I was at my local pet shop and they had one species of mantis, it was labelled Bullseye mantis, but i can't find anything about it.If anyone knows of this species could you please help with some info plz

Thanks alot :wink:


----------



## Orin (Apr 12, 2007)

Do you have a photo? Offhand I'd guess Pseudocreobotra (Spiny Flower Mantis) there are a hundred different common names for that one.


----------



## JC (Apr 12, 2007)

Sorry no photos yet, I'll put some up soon and thanks for the name ill look it up.

Cheers


----------



## JC (Apr 13, 2007)

I looked up the name and I'm pretty certain thats him.I have done some searching, But I have one problem.
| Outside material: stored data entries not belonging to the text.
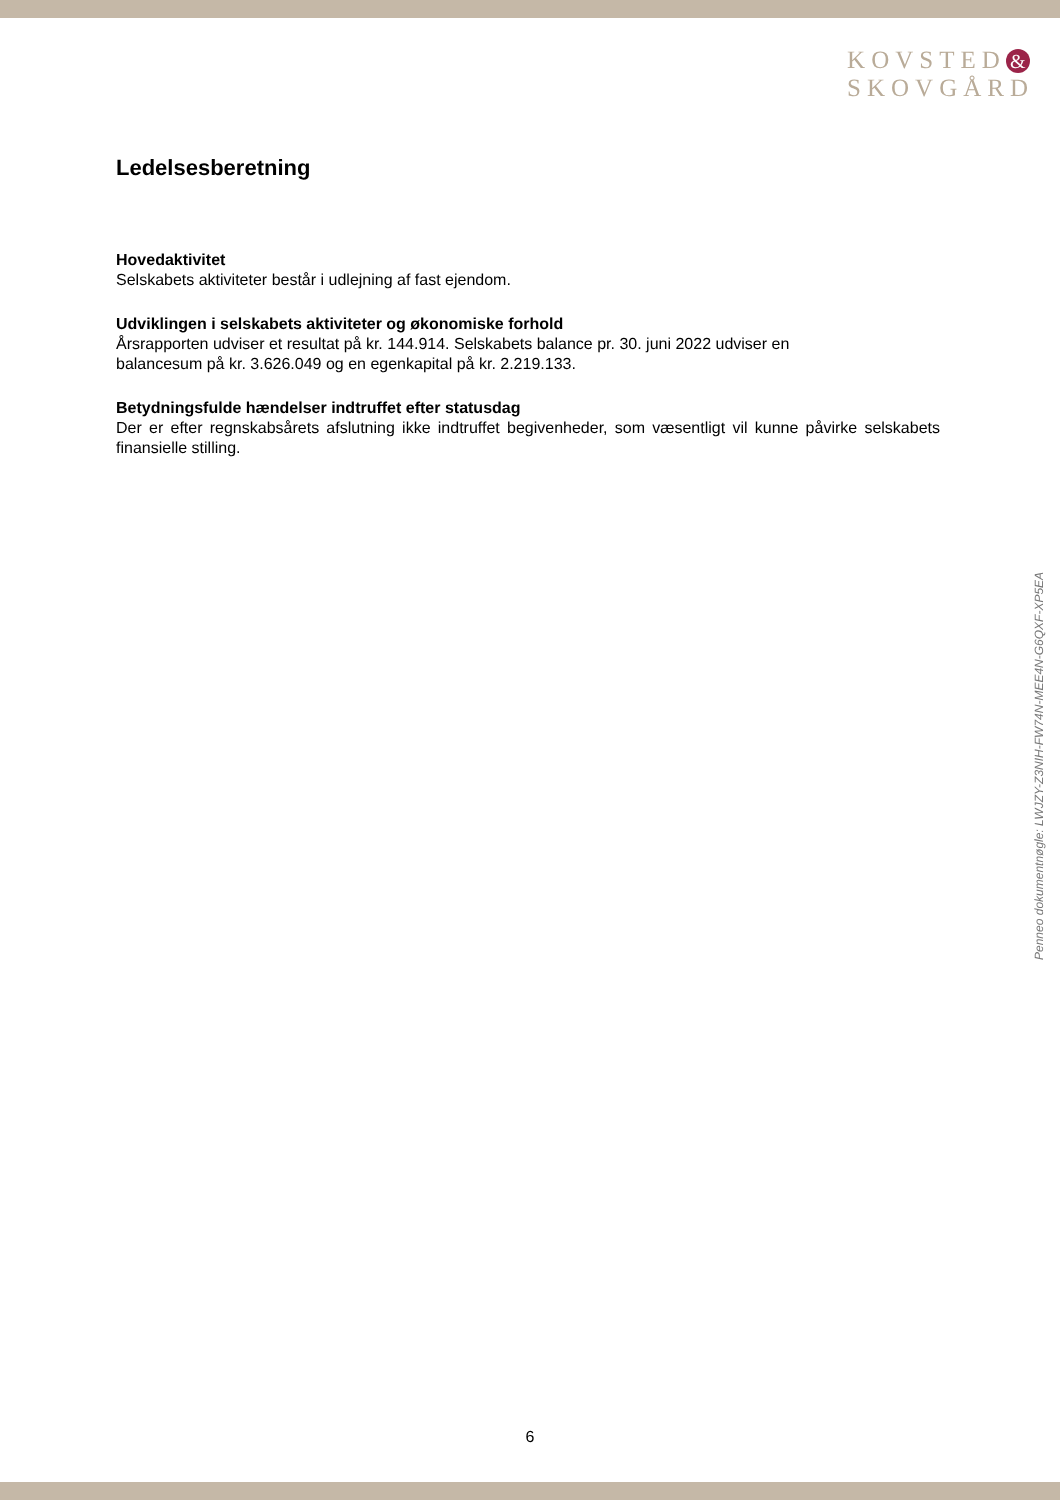KOVSTED &
SKOVGÅRD
Ledelsesberetning
Hovedaktivitet
Selskabets aktiviteter består i udlejning af fast ejendom.
Udviklingen i selskabets aktiviteter og økonomiske forhold
Årsrapporten udviser et resultat på kr. 144.914. Selskabets balance pr. 30. juni 2022 udviser en
balancesum på kr. 3.626.049 og en egenkapital på kr. 2.219.133.
Betydningsfulde hændelser indtruffet efter statusdag
Der er efter regnskabsårets afslutning ikke indtruffet begivenheder, som væsentligt vil kunne påvirke selskabets finansielle stilling.
Penneo dokumentnøgle: LWJZY-Z3NIH-FW74N-MEE4N-G6QXF-XP5EA
6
I searched for his final size and found several answers from 2.5cm to 2inches, which is the more likely :?:


----------



## yen_saw (Apr 13, 2007)

If that is P. Wahlbergii (spiny flower or #9 or target mantis), 2.5 cm is too short for adult size. 4-5 cm is the average size.


----------



## JC (Apr 13, 2007)

Good to know , do you have any suggestions on whats best to feed him

Cheers


----------



## yen_saw (Apr 13, 2007)

Flying insects like all types of flies, butterfly, moth, dragonfly, etc. Avoid hornets and wasp.


----------



## JC (Apr 13, 2007)

Thanks again for the advice.


----------